In the latest blow to Theresa May’s negotiating strategy, Stewart Jackson, who was special advisor to David David before his resignation in July, said Chequers deal imposes a cost that “is frankly not worth paying”.
He spelt out in an article for the Telegraph why he firmly believes ‘Canada-plus’ is the ideal, but that plans for WTO deal should “reign supreme” over Chequers.
Mr Jackson said: “The WTO rules are the foundation of open trading systems between nations: it is the goal of the WTO to reduce trade barriers, not to impose them.
“Our trade with countries with whom we don’t have preferential trading arrangements are underpinned by WTO rules and network of Mutual Recognition Agreements which we would and should replicate.

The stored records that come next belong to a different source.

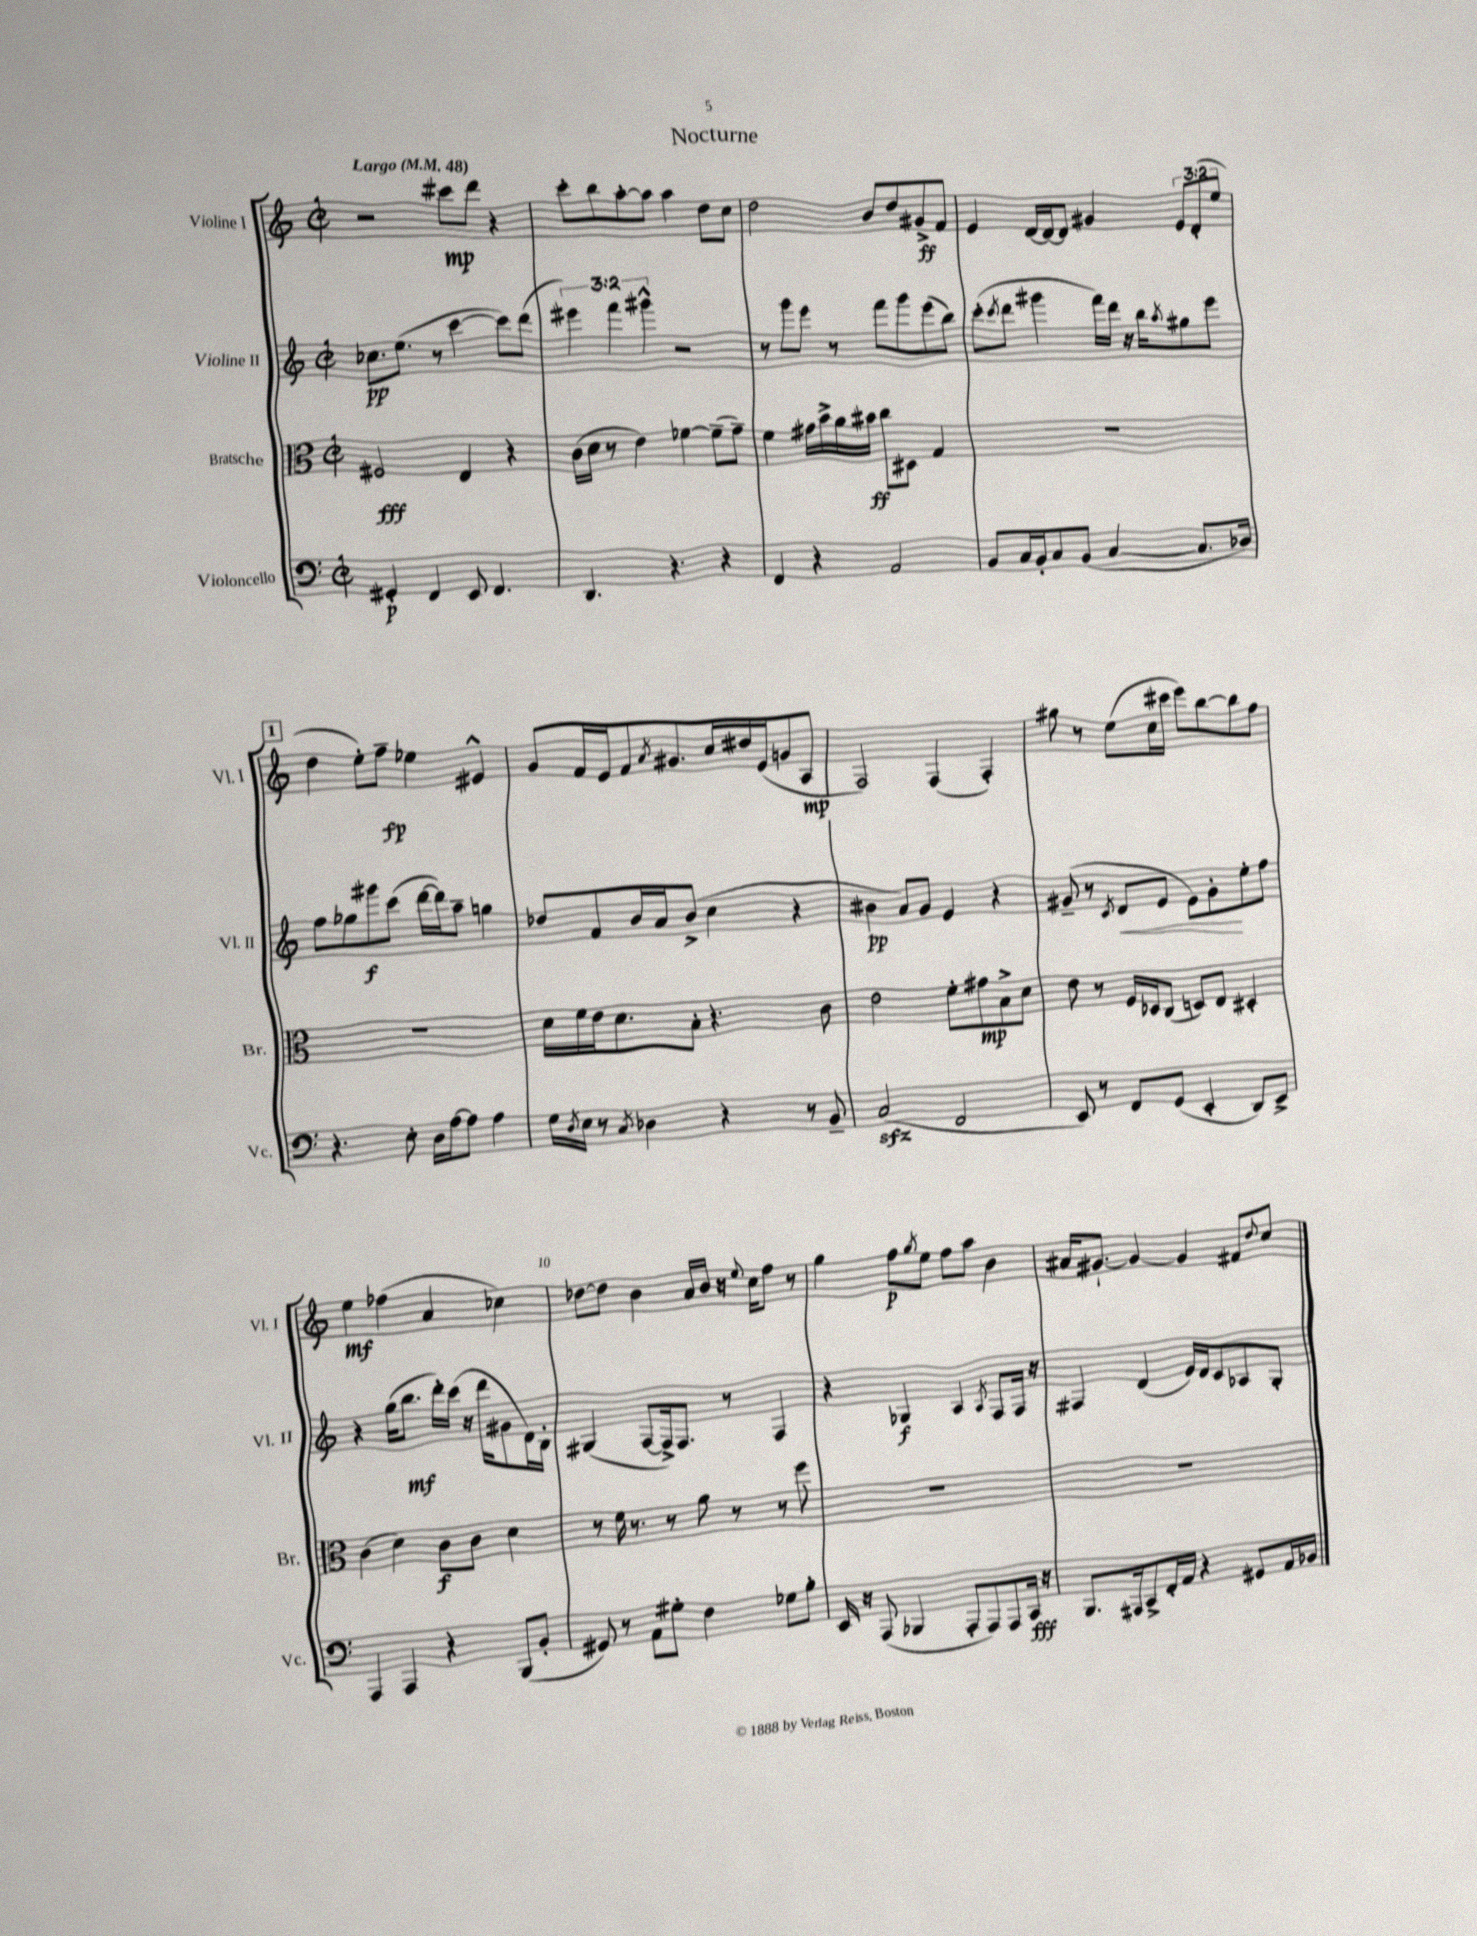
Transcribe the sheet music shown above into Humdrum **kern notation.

**kern	**kern	**kern	**kern
*staff4	*staff3	*staff2	*staff1
*clefF4	*clefC3	*clefG2	*clefG2
*k[]	*k[]	*k[]	*k[]
*M2/2	*M2/2	*M2/2	*M2/2
*met(c|)	*met(c|)	*met(c|)	*met(c|)
*MM48	*MM48	*MM48	*MM48
4GG#'	2F#	8.cc-	2r
.	.	(8.ee	.
4FF	.	.	.
.	.	8r	.
8EE	4E	[4ccc	8ccc#
4.FF	.	.	8ddd
.	4r	8ccc])	4r
.	.	(8ddd	.
=	=	=	=
4.DD	(16c	6eee#)	8ccc'
.	16d	.	.
.	8r	.	8bb
.	.	6fff	.
.	4e)	.	[8aa'
.	.	6ggg#^^	.
4.r	.	.	8aa]
.	[4f-	2r	4aa
4r	(8f-~]	.	8dd
.	8g~)	.	8cc
=	=	=	=
4FF	4f	8r	2dd
.	.	8ggg	.
4r	16g#	8eee	.
.	16b^	.	.
.	16a	8r	.
.	16b#	.	.
2AA	8cc	8fff	8b
.	8D#	8ggg	8dd
.	4G	(8eee	8g#^
.	.	8bb)	8f
=	=	=	=
8BB	1r	(8ccc'	4e
.	.	8qccc	.
16C	.	8ddd	.
16BB'	.	.	.
8C	.	4ggg#	[16d
.	.	.	16d_
(8BB	.	.	8d]
[4C	.	16fff)	4g#
.	.	16ddd	.
.	.	16r	.
.	.	16bb	.
.	.	8qaa	.
8.C]	.	8gg#	12e
.	.	.	(12d'
.	.	8eee	.
.	.	.	12ee
16D-)	.	.	.
=	=	=	=
4.r	1r	8ff	4dd
.	.	8gg-	.
.	.	8ggg#	8ee')
8E'	.	(8ccc	8ff~
16D	.	[16ddd	4ee-
[16A	.	16ddd])	.
8A]	.	8aa~	.
4A	.	4gg	4e#^^
=	=	=	=
16G	16d	8dd-	8g
8qD	.	.	.
16E	16f	.	.
8r	16e	8f	16f
.	8.d	.	16e
8qC	.	.	.
4D-	.	16b	8f
.	.	16a	.
.	.	.	8qa
.	8B'	(8b^	8.g#
4r	4.r	4cc	.
.	.	.	16cc
.	.	.	16dd#
.	.	.	(16e
8r	.	4r	8g
8BB~	8c	.	8A
=	=	=	=
(2C	2e	4b#	2F)
.	.	8a)	.
.	.	8g	.
2FF	8f'	4e	(4F
.	8g#	.	.
.	8B^	4r	4F')
.	8d	.	.
=	=	=	=
8EE)	8e	(8g#~	8gg#
8r	8r	8r	8r
.	.	8qc	.
8FF	16F	8d	(8ee
.	16D-	.	.
(8GG	(8C	8e	16cc
.	.	.	16ccc#
4EE'	8D)	8e)	8eee)
.	8E	8g#'	[8bb
8DD)	4D#'	8ee'	8bb]
8EE^	.	8ff	8ff
=	=	=	=
4AAA	(4c	4r	4ee
4AAA	4d)	(16gg	(4ff-
.	.	8.bb	.
4r	8c	16ddd')	4a
.	.	(16ccc	.
.	8c	16r	.
.	.	16ddd	.
(8BBB	4d	8g#	4cc-)
8BB'	.	16d)	.
.	.	16B'	.
=	=	=	=
8GG#)	8r	(4G#	[8dd-
8r	16f	.	8dd-]
.	8.r	.	.
8AA	.	[8F	4b
8G#'	8r	16F^])	.
.	.	8.F	.
4F	8a	.	16a
.	.	.	16b
.	8r	8r	16r
.	.	.	8qqee
.	.	.	16cc
8G-	8r	4F	8ff
8B'	8ff	.	8r
=	=	=	=
16EE	1r	4r	4gg
16r	.	.	.
(8AAA	.	.	.
4BBB-	.	4G-	8ff
.	.	.	8qgg
.	.	.	8ee
8AAA'	.	4A	8ff
8AAA)	.	.	8aa
.	.	8qA	.
8AAA	.	8F	4b
16CC	.	16F	.
16r	.	16r	.
=	=	=	=
8.BBB	1r	4F#	16a#
.	.	.	[8.g#`
16AAA#	.	.	.
8CC^	.	(4d	4g#_
16FF'	.	.	.
16AA	.	.	.
4r	.	16e)	4g#]
.	.	16d	.
.	.	8c	.
8GG#	.	8A-	8f#
.	.	.	8qqdd
16AA	.	8G'	8cc
16BB-	.	.	.
==	==	==	==
*-	*-	*-	*-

“There is no reason why other countries who want to trade with us won’t want to do this.”
The Prime Minister may have trouble getting her Brexit agreement through the Commons, especially after David Davis confirmed this week that he will be voting against the bill due to be put to MPs in six months time.
Mr Jackson served as the Conservative MP for Peterborough from 2005 – 2017, before being beaten to his seat by Labour MP Fiona Onasanya in the snap General Election.
He was appointed to be David Davis’s chief of staff and special advisor when he became Brexit Secretary, but followed him to the door after the Chequers plan was announced.
He said yesterday: “A bad deal with the EU – like chequers – is one that extorts a high price for trading with its members, forces us to be under the jurisdiction of the European Courts and opens our borders to unrestricted movement of EU citizens.
“When other countries such as Japan and Canada has trade deals that require none of those conditions, why then should the UK – the EU’s largest export market – tolerate such conditions?”
Mr Jackson added WTO would allow the UK to take skilled workers from countries outside the EU, such as India, New Zealand or the United States.
It also would allow the UK Government to set its own tariffs, reducing them where it would promote greater trade and economic growth.
Far from falling off a “cliff edge” as some have described it, Mr Jackson asserted these international rules are preferable to an arrangement that restricts our trade options or requires freedom of movement as a prerequisite.
He said, if we left Brexit without a deal with the EU, we would accelerate trade deals with the United States (Trans-Pacific Partnership) and direct negotiations with key countries with whom we have Free Trade Agreements through the EU – such as Switzerland, South Korea, Mexico and Canada.